The results in Table 4 and Table 5 show that the total model loss can be reduced by increasing either the depth of the neural network or the number of neurons per hidden layer. However, the number of neurons per hidden layer had a more prominent effect on the total model loss than the depth of the neural network.
In this work, the architecture configurations with the smallest total model loss values were selected. The final PINN model for the heat exchanger network, therefore, consists of three hidden layers with 32 neurons each, whereas the PINN for the recuperated Brayton cycle consists of three hidden layers with 16 neurons per layer.

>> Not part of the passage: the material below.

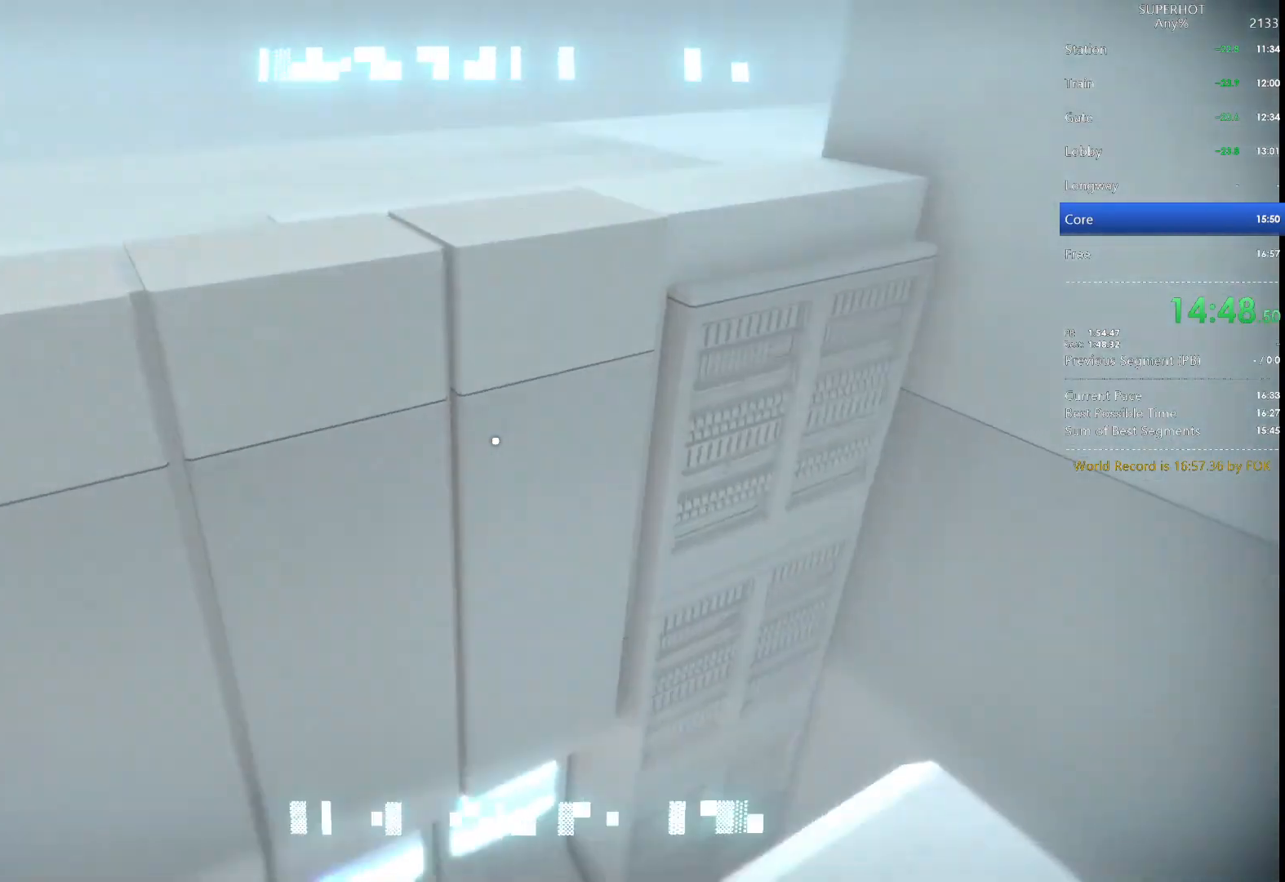
{"keys": ["w"], "mouse": [], "events": [[100, "space", "down"], [200, "space", "up"]]}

4.3. PINN Results: Accuracy

In this work, two PINN models with different optimization approaches were developed for each case study as outlined in Section 2.2. A total of four PINN models were therefore developed. The PINN models for each of the case studies were trained and tested on 10 different samples which covered a range of operating conditions for the two thermofluid systems, such as different temperatures, pressures, and mass flow rates. The PINN models were trained and tested on each of these samples to demonstrate the range of validity of the PINN methodology. The statistical method known as Latin hypercube sampling was employed to ensure that the selected sample points sufficiently cover the full range of values possible within the design space [26]. The solutions generated by the trained PINN models for the different samples were compared against benchmark solutions that were generated using the conventional, physics-based thermofluid process models of the systems. The results of this comparison for the heat exchanger network are shown in Table 6 and Table 7, and the results for the recuperated Brayton cycle are shown in Table 8 and Table 9.
The results shown in Table 6 and Table 7 illustrate that both the PINN models for the heat exchanger network were able to produce results for the mass flow rates, pressures, and enthalpies that are within 0.17% of the benchmark solutions. There is no significant difference in the accuracy of the two optimization approaches. Similarly, the results shown in Table 8 and Table 9 illustrate that both the PINN models were able to make predictions for the recuperated Brayton cycle that are in close agreement with the benchmark solutions. The two PINN models produced average relative errors that are less than 0.93% for the mass flow rates, pressures, and enthalpies. Once again, there is no significant difference in accuracy between the two optimization approaches.
These results illustrate that the PINN modeling methodology can be applied to model thermofluid systems to generate accurate predictions. Interestingly, the PINN models of the heat exchanger network produced predictions with lower relative errors than the models of the recuperated Brayton cycle. This can likely be attributed to the additional non-linearities present in the Brayton cycle as a result of the inclusion of the turbomachine performance characteristics.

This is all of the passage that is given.